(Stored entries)

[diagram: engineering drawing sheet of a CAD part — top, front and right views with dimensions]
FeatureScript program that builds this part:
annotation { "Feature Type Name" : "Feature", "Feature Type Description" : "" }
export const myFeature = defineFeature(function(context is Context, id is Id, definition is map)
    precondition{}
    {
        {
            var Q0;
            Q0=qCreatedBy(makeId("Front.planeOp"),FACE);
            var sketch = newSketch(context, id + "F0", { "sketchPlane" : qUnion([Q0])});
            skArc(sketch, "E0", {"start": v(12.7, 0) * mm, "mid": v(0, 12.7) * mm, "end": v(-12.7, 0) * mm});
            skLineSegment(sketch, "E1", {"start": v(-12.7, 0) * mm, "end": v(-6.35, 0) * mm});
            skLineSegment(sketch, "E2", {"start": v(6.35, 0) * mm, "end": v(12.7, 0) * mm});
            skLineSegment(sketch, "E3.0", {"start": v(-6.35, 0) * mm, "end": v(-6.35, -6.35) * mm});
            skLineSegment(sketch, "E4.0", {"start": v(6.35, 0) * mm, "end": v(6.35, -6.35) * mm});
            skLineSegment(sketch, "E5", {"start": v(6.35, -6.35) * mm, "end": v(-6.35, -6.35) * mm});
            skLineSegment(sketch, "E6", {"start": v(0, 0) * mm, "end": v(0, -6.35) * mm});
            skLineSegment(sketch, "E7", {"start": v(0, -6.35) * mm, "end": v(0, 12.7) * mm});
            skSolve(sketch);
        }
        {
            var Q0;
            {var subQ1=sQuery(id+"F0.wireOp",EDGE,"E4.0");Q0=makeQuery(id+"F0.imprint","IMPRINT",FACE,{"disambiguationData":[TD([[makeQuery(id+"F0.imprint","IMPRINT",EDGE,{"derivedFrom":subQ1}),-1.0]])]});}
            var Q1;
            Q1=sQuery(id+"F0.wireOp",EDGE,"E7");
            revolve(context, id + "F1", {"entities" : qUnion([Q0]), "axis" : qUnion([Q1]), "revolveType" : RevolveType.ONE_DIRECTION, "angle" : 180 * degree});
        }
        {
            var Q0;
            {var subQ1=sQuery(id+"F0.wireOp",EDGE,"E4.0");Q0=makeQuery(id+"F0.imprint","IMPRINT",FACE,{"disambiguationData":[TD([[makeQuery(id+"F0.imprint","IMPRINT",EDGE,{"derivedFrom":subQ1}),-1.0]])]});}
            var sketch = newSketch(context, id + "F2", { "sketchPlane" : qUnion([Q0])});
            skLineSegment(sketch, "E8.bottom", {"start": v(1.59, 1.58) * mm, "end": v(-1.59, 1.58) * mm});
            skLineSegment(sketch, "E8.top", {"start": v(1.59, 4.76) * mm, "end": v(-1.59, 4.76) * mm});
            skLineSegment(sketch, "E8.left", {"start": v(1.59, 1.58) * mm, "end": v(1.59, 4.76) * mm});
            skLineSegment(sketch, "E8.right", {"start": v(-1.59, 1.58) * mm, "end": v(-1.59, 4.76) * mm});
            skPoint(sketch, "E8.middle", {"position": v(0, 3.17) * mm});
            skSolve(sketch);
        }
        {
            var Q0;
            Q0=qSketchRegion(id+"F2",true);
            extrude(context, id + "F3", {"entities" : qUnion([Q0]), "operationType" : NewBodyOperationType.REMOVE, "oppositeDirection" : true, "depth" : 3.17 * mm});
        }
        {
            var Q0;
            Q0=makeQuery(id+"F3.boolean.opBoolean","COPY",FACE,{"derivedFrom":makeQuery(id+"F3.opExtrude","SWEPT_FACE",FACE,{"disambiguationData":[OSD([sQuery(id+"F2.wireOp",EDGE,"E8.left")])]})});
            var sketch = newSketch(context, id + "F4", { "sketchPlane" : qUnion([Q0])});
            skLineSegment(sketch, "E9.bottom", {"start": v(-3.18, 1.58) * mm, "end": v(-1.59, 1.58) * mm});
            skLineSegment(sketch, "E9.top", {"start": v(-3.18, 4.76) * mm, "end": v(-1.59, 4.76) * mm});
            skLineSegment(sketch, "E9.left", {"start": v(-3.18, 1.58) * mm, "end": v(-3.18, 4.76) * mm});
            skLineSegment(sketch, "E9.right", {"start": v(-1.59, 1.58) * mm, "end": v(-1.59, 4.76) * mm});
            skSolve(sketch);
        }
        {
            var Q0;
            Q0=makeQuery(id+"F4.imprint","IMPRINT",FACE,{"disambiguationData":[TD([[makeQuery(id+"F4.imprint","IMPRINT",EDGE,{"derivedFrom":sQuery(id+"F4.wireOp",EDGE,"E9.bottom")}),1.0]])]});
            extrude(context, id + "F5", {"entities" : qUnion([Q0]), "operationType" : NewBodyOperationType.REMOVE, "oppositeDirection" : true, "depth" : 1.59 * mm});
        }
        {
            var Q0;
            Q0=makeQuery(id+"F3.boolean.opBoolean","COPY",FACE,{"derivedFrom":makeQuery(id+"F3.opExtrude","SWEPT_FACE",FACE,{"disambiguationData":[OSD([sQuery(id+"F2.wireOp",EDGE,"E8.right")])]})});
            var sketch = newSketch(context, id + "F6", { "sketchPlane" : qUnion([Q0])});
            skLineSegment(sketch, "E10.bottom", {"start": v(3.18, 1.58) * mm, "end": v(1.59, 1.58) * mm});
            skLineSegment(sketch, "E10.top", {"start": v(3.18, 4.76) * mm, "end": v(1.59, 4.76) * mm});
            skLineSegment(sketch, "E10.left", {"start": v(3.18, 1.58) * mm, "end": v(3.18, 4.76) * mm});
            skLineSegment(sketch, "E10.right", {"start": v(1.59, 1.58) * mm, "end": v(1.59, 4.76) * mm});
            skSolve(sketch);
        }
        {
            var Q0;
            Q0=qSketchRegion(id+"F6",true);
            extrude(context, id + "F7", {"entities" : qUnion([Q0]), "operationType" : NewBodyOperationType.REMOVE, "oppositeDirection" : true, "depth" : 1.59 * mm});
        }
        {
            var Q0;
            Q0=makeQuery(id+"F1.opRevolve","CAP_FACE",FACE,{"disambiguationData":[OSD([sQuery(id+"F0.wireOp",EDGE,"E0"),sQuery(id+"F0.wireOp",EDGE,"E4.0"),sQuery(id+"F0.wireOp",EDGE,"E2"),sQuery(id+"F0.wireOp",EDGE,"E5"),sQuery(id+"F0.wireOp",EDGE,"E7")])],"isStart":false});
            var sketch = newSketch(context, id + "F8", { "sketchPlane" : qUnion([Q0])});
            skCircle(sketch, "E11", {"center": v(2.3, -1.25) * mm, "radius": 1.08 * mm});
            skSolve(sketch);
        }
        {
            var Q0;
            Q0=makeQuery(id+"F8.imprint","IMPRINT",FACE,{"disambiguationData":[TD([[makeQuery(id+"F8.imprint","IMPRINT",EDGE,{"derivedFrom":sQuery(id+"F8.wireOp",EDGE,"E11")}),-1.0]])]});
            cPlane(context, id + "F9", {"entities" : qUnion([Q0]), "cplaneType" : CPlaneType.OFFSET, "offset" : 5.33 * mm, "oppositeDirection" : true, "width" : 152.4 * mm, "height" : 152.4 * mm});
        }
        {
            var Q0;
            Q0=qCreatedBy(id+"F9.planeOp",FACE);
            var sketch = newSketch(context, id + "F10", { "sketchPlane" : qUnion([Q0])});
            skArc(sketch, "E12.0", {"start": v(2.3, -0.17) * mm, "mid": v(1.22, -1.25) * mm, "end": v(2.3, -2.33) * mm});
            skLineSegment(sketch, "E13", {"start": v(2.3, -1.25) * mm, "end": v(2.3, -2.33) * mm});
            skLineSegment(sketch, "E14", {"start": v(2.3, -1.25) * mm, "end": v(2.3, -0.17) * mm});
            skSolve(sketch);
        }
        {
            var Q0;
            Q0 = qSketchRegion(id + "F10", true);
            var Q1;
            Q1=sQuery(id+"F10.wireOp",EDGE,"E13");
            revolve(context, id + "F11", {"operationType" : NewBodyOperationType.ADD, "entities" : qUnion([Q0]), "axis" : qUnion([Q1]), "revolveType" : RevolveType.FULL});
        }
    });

Aim of the exercise
Return every line above that contains the string "opExtrude", treating uppercase and lowercase letters as distinct.

Full answer
            Q0=makeQuery(id+"F3.boolean.opBoolean","COPY",FACE,{"derivedFrom":makeQuery(id+"F3.opExtrude","SWEPT_FACE",FACE,{"disambiguationData":[OSD([sQuery(id+"F2.wireOp",EDGE,"E8.left")])]})});
            Q0=makeQuery(id+"F3.boolean.opBoolean","COPY",FACE,{"derivedFrom":makeQuery(id+"F3.opExtrude","SWEPT_FACE",FACE,{"disambiguationData":[OSD([sQuery(id+"F2.wireOp",EDGE,"E8.right")])]})});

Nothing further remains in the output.